After the Suez Canal rendered their sails obsolete, clippers would transition to the Australian wool trade in the 1870s, sailing the great Southern Ocean on voyages still too far for the nascent steam engine. The huge rollers and frequent storms frequently tested these ships to their very limit; in 1877 an enormous wave would sweep the ships' master and four crew overboard and they tried to hold onto the steering wheel. It is easy to forget that for most of their existence these ships were a far cry from the few becalmed museum vessels one can still see today.
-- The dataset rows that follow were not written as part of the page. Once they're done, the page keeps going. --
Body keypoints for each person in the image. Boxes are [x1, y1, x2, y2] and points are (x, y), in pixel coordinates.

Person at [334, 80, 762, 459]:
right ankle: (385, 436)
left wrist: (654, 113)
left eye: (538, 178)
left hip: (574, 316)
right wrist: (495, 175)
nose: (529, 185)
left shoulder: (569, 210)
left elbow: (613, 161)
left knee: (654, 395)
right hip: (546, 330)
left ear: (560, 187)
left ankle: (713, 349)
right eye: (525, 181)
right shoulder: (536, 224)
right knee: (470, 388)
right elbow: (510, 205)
Dawson strikes a difficult balance between conveying the intricate detail of the vessel while also grounding it in the emptiness of the open ocean. While most clipper imagery tends towards adverse weather and
rough seas, Dawson instead opts to capture another facet of long voyages that Ambassador made to Australia and South America. Through a combination of cream, brown and orange tones, the artist bathes the ship in the warm light of the southern hemisphere: a far cry from the cool, harsh tones more commonly used in Marine Painting.
After a 30-year career as a merchant vessel, Ambassador was beached in 1899 on the remote southern coast of Chile. The eerily beautiful sight of its composite hull is still visible on the shore, not far from the Straits of Magellan she had so often plied. While almost all traces of her wooden elements have long since disappeared, the remaining iron skeleton provides a striking survival of Victorian shipbuilding that the intrepid traveller can still see to this day.